— 文档片段 —

我正在从事一个多位数的图像识别项目,但无论我做什么,我都会遇到某个错误。
这是我的代码示例:
graph = tf.Graph()
with graph.as_default():
x = tf.placeholder(tf.float32, shape = (None, 66, 66, 1), name = 'x')
y = tf.placeholder(tf.int64, shape = (None, 5), name = 'y')
keep_prob = tf.placeholder(tf.float32, name = 'keep_prob')
...
with tf.Session(graph = graph) as sess:
sess.run(tf.global_variables_initializer())
for step in range(num_steps):
offset = (step * batch_size) % (train_labels.shape[0] - batch_size)
batch_images = train_images[offset:(offset + batch_size), :, :, :]
batch_labels = train_labels[offset:(offset + batch_size), :]
if step % 100 == 0:
acc = accuracy.eval(feed_dict = {x: batch_images, y: batch_labels, keep_prob: 1.0})
当试图计算acc时,我得到了错误TypeError: Cannot interpret feed_dict key as Tensor: Can not convert a float into a Tensor。
我不知道为什么我会收到这个错误。我的变量在同一个图中定义,我没有覆盖我的变量。关于导致此错误的任何想法?

— 练习题目 —
上面文档片段中的"我的变量在同一个图中定义,我没有覆盖我的变量。"这句话,译成英文该怎么说?

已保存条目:
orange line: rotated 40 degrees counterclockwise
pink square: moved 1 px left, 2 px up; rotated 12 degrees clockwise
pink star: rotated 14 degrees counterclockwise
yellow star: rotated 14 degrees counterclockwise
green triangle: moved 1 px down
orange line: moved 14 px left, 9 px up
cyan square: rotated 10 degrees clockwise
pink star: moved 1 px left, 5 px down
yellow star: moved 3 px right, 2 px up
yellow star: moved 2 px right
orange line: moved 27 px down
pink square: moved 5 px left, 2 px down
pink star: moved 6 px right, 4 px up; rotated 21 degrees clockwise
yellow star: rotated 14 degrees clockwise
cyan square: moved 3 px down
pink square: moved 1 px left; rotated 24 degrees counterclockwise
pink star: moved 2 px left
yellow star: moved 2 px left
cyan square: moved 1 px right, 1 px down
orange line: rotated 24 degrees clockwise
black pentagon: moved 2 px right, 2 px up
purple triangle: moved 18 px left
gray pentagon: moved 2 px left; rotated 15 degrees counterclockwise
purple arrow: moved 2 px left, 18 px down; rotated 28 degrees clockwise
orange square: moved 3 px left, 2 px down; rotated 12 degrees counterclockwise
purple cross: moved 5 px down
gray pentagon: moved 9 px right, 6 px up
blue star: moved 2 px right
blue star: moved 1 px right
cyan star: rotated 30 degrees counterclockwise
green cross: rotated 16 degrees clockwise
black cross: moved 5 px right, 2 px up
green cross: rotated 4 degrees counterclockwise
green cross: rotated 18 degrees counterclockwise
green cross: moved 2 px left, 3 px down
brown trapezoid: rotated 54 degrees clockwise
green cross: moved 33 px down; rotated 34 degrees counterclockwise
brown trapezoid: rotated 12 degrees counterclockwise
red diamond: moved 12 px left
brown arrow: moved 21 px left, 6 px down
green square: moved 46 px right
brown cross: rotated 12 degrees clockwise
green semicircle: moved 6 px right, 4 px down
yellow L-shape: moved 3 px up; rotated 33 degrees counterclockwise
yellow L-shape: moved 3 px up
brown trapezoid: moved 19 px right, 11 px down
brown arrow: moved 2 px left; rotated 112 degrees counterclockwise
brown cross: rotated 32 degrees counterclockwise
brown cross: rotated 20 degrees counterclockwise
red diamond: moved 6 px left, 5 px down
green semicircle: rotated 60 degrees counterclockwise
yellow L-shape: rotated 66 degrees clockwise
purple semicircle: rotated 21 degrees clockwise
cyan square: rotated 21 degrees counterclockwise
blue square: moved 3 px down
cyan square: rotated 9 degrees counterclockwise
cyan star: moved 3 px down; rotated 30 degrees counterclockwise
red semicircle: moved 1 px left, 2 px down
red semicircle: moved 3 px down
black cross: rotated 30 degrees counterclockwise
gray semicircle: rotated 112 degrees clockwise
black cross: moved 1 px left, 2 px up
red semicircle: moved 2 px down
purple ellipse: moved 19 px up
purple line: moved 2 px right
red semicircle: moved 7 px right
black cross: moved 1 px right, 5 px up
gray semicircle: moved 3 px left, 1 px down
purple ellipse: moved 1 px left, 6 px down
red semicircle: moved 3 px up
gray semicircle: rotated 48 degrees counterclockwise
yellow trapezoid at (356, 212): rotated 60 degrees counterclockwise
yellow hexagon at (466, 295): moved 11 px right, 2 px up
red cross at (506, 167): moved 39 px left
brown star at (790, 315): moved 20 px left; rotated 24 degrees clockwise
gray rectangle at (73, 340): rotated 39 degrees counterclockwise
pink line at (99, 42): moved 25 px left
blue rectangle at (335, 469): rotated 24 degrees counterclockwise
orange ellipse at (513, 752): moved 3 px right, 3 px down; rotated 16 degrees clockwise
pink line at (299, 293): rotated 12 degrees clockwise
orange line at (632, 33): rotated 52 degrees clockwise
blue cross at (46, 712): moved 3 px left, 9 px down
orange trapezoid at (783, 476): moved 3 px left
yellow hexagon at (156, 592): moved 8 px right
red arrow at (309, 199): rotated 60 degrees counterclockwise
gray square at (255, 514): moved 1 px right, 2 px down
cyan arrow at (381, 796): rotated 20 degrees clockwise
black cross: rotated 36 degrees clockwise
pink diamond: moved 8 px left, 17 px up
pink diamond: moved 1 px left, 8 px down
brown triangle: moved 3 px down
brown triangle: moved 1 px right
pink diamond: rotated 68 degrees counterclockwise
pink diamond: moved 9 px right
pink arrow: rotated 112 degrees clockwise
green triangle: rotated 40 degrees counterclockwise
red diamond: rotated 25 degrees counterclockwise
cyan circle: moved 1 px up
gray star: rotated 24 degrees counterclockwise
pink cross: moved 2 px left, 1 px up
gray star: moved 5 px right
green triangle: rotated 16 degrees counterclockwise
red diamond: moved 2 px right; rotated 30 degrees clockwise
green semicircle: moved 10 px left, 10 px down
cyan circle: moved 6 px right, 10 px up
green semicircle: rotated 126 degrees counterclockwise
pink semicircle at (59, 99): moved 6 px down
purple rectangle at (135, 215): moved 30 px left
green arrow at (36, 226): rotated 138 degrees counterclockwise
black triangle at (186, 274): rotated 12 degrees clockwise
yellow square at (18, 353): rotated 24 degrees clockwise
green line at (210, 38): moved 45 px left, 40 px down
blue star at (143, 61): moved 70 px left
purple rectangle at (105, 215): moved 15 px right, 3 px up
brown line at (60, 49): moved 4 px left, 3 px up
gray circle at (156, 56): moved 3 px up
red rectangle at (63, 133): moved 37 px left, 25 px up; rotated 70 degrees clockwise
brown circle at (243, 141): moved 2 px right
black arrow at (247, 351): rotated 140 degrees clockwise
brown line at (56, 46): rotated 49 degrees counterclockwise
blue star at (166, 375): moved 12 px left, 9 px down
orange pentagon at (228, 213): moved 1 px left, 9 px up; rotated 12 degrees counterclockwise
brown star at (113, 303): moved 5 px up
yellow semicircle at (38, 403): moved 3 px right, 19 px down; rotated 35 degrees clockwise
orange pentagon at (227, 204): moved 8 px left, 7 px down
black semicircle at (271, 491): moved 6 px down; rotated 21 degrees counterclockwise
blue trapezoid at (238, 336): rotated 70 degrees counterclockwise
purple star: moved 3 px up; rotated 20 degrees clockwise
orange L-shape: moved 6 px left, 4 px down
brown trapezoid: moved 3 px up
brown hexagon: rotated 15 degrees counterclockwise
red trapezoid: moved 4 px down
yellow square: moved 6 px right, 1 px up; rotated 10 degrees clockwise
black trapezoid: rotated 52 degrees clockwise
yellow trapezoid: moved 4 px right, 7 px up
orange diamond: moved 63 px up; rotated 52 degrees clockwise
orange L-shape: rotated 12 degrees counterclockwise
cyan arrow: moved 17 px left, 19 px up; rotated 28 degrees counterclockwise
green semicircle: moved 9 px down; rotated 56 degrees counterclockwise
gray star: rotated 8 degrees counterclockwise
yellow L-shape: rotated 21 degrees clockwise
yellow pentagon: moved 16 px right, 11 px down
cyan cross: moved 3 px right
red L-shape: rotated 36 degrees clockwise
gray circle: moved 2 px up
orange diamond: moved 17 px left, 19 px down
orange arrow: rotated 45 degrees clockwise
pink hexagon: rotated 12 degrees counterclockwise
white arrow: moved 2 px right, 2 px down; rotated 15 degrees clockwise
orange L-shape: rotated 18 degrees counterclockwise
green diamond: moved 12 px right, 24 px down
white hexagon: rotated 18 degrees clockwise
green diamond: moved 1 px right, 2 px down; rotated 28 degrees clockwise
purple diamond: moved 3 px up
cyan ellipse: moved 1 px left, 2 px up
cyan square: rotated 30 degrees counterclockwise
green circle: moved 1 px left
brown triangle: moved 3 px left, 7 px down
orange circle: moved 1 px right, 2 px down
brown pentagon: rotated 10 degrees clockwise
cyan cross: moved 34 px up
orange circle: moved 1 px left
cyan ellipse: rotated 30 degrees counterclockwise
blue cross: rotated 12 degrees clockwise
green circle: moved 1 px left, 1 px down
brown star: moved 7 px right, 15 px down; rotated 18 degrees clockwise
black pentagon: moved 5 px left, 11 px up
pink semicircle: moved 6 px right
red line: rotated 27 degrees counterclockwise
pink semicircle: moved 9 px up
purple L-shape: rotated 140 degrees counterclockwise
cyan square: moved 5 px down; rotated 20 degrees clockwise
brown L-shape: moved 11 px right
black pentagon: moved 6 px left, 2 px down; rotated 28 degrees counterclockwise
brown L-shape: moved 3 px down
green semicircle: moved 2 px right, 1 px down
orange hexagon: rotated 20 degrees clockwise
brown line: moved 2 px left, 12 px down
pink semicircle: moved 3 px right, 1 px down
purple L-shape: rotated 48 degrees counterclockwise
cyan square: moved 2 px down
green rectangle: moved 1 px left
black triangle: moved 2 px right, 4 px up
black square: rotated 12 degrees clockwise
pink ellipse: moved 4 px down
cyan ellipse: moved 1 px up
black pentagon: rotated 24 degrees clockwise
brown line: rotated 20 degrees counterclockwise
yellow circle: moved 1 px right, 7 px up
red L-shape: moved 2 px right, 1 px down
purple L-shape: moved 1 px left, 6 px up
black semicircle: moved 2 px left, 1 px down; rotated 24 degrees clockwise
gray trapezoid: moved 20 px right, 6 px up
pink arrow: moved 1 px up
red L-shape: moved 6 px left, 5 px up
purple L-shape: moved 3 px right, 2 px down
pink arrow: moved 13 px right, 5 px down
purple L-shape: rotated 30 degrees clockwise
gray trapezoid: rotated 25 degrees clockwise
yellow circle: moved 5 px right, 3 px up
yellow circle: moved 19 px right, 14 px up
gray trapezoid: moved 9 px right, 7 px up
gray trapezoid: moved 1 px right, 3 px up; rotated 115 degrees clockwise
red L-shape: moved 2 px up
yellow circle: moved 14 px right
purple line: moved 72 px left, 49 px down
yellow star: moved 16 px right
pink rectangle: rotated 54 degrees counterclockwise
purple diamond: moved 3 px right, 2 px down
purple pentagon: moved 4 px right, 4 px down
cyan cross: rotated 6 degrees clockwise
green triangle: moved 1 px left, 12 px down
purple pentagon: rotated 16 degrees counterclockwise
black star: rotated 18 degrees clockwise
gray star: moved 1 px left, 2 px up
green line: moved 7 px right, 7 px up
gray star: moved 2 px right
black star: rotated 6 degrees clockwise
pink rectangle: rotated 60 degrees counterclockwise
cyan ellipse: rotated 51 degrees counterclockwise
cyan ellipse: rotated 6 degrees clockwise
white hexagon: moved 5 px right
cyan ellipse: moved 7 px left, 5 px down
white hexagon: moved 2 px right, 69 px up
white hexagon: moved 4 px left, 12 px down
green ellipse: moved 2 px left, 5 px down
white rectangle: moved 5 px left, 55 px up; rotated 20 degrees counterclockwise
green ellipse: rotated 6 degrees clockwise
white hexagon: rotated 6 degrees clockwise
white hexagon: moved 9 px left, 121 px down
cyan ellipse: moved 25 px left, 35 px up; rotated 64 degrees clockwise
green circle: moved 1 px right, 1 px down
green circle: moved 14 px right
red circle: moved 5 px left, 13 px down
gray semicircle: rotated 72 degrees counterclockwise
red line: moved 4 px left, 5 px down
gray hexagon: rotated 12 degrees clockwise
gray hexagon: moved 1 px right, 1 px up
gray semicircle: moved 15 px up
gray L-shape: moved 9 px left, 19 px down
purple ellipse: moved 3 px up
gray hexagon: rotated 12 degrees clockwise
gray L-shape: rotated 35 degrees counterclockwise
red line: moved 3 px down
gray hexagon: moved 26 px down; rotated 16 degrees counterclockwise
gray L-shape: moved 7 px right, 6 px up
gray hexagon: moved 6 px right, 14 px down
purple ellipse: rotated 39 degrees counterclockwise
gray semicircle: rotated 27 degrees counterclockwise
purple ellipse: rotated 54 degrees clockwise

— 参考答案 —
My variables are defined in the same graph, and I have not overwritten my variables.